**Task 1**.
In the records, reproduce the lines unchanged, starting with the line that contains "Ligne 250 : Intégrer" and going on through the line that contains "Vous pouvez laisser".

==== Reading text ====

Posted on 2006.08.12 at 00:01

Comments:


This Is Me, Ten Sticks
lehah at 2006-08-12 13:36 (UTC) (Link)
I felt manipulated and invalidated by the hackjob message it seems to have. "Agree with our counterculture revolution - or you're Hitler"
ehowton
ehowton at 2006-08-12 14:18 (UTC) (Link)
Interesting. Yes I saw the symbolism, but I'm sure a movie like this will mean very different things to different people. For me, all I saw was the signing of the Patriot Act after the events of 9/11.
This Is Me, Ten Sticks
lehah at 2006-08-12 17:16 (UTC) (Link)
It's certainly a movie that is darned sure it has a message but can't even begin to figure out what it's supposed to be. It's one of those movies that idiots think is clever, like The Matrix. (As opposed to, say, Fight Club. Fight Club is a fairly smart movie ruined entirely by people, V is a fairly stupid movie treated the same way. I'd say there's still something to Fight Club; It's not the amazing meaning of life that every disaffected myspace user has been insisting for the past several years, but it does say something.)

V, though, is pretty far from subversive. Just the opposite, even -- it removes things from the comic to make it more appealing to general people... and all the stuff it adds are really really generic obvious modern jabs. The overwhelming sense you get from the comic is that it's just a 1984 pasthche - the overwhelming sense you get from the movie is that it's artistic cannibalism to remove points from the original plot to substitute whats popular to fight against in 2006.

"V.." was written as commentary against anti-gay politics in 1980s England. The movie still has all the stuff about the British government putting gays in concentration camps and the obvious message there -- but at the same time, V himself isn't gay in the movie, when he is a homosexual in the book.

I think the movie is dated a lot more than the comic is, though, because lots of it comes off as clear attempts to glob modern commentary to a story where it doesn't belong and makes no sense. The comic has a taken-from-Orwell radio voice of authority who reports all the news - And they're part of the evil British fascist government and responsible for the concentration camps and such.

==== Record set ====

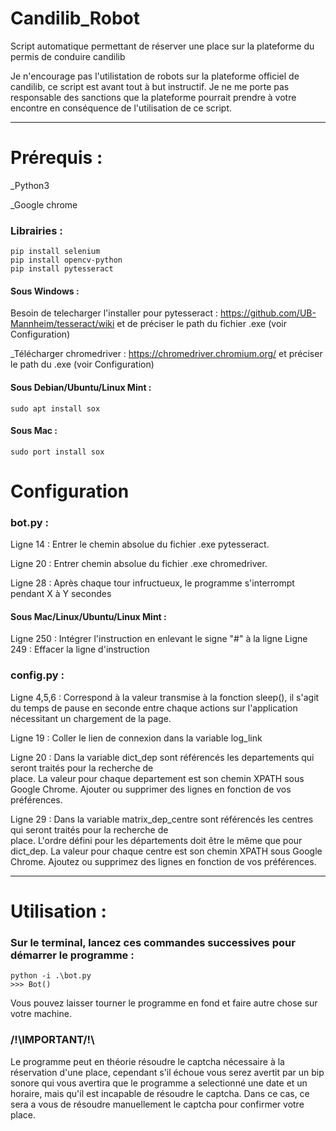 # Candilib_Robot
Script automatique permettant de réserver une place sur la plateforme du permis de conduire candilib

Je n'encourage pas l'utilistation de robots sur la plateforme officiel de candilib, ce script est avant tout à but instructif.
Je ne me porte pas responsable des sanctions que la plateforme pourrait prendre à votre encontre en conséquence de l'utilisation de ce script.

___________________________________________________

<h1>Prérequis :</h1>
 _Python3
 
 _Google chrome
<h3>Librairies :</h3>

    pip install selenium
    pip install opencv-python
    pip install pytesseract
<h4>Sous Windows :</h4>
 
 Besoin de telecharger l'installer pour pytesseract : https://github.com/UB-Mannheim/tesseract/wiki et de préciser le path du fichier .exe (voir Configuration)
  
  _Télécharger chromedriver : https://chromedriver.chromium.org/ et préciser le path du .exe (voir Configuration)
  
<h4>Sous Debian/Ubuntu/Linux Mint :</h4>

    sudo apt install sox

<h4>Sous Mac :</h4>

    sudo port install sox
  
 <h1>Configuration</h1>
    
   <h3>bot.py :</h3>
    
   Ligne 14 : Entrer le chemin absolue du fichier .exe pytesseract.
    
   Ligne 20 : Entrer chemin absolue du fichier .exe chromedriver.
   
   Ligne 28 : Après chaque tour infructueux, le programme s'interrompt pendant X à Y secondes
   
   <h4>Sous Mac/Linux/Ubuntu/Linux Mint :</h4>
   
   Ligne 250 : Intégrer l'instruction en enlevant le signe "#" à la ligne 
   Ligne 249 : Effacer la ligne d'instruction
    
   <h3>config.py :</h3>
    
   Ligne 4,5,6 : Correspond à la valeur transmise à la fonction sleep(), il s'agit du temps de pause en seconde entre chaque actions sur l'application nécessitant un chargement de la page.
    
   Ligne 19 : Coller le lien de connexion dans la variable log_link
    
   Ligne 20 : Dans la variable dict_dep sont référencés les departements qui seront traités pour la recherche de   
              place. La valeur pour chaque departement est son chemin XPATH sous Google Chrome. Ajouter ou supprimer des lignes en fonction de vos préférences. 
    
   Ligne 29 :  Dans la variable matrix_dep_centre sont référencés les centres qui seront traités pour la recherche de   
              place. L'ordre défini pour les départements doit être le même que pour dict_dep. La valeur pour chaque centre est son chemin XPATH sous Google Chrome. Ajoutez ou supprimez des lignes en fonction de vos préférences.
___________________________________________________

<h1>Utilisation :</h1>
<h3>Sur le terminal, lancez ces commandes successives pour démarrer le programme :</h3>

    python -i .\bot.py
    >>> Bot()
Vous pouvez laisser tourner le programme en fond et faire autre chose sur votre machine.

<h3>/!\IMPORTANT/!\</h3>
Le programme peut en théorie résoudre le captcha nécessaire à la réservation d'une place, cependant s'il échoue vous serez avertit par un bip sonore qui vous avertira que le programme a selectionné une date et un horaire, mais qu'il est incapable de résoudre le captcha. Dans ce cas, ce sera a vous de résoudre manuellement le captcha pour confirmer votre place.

====
==== Record set ====

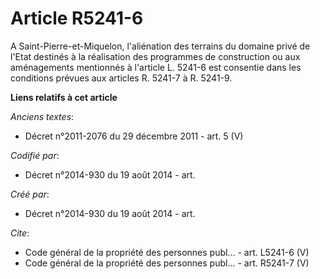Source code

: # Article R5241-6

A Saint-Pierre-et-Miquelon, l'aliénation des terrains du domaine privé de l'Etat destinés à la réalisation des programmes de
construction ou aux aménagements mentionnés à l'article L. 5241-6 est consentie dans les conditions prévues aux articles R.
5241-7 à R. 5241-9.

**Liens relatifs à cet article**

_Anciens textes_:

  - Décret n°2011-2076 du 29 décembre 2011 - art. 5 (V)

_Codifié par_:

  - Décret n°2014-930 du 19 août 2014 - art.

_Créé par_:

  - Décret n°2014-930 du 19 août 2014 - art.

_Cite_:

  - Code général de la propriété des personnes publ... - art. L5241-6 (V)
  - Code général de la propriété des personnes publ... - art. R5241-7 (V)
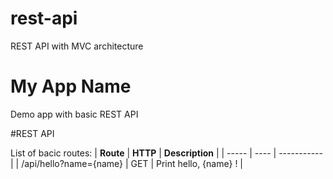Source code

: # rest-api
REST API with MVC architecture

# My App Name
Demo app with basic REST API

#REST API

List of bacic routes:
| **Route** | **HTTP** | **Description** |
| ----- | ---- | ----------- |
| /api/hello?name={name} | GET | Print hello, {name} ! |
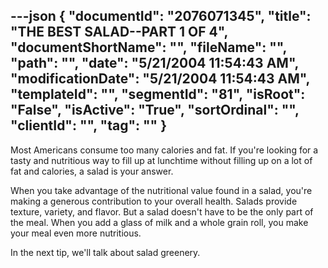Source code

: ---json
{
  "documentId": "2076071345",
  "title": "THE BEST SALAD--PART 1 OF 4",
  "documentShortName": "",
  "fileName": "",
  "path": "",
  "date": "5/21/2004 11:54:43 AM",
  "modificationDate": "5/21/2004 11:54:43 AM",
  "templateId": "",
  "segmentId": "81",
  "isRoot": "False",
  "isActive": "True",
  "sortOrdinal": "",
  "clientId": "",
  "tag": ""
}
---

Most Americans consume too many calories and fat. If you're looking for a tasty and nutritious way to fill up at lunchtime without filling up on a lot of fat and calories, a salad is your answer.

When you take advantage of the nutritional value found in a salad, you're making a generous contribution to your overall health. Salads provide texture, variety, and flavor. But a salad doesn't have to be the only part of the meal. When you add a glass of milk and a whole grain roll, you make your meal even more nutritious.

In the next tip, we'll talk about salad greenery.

====

**Task 2**.
In the comment thread on the film, list the UTC time of day given for each comment.

**Output 1**.
   Ligne 250 : Intégrer l'instruction en enlevant le signe "#" à la ligne 
   Ligne 249 : Effacer la ligne d'instruction
    
   <h3>config.py :</h3>
    
   Ligne 4,5,6 : Correspond à la valeur transmise à la fonction sleep(), il s'agit du temps de pause en seconde entre chaque actions sur l'application nécessitant un chargement de la page.
    
   Ligne 19 : Coller le lien de connexion dans la variable log_link
    
   Ligne 20 : Dans la variable dict_dep sont référencés les departements qui seront traités pour la recherche de   
              place. La valeur pour chaque departement est son chemin XPATH sous Google Chrome. Ajouter ou supprimer des lignes en fonction de vos préférences. 
    
   Ligne 29 :  Dans la variable matrix_dep_centre sont référencés les centres qui seront traités pour la recherche de   
              place. L'ordre défini pour les départements doit être le même que pour dict_dep. La valeur pour chaque centre est son chemin XPATH sous Google Chrome. Ajoutez ou supprimez des lignes en fonction de vos préférences.
___________________________________________________

<h1>Utilisation :</h1>
<h3>Sur le terminal, lancez ces commandes successives pour démarrer le programme :</h3>

    python -i .\bot.py
    >>> Bot()
Vous pouvez laisser tourner le programme en fond et faire autre chose sur votre machine.

**Output 2**.
13:36
14:18
17:16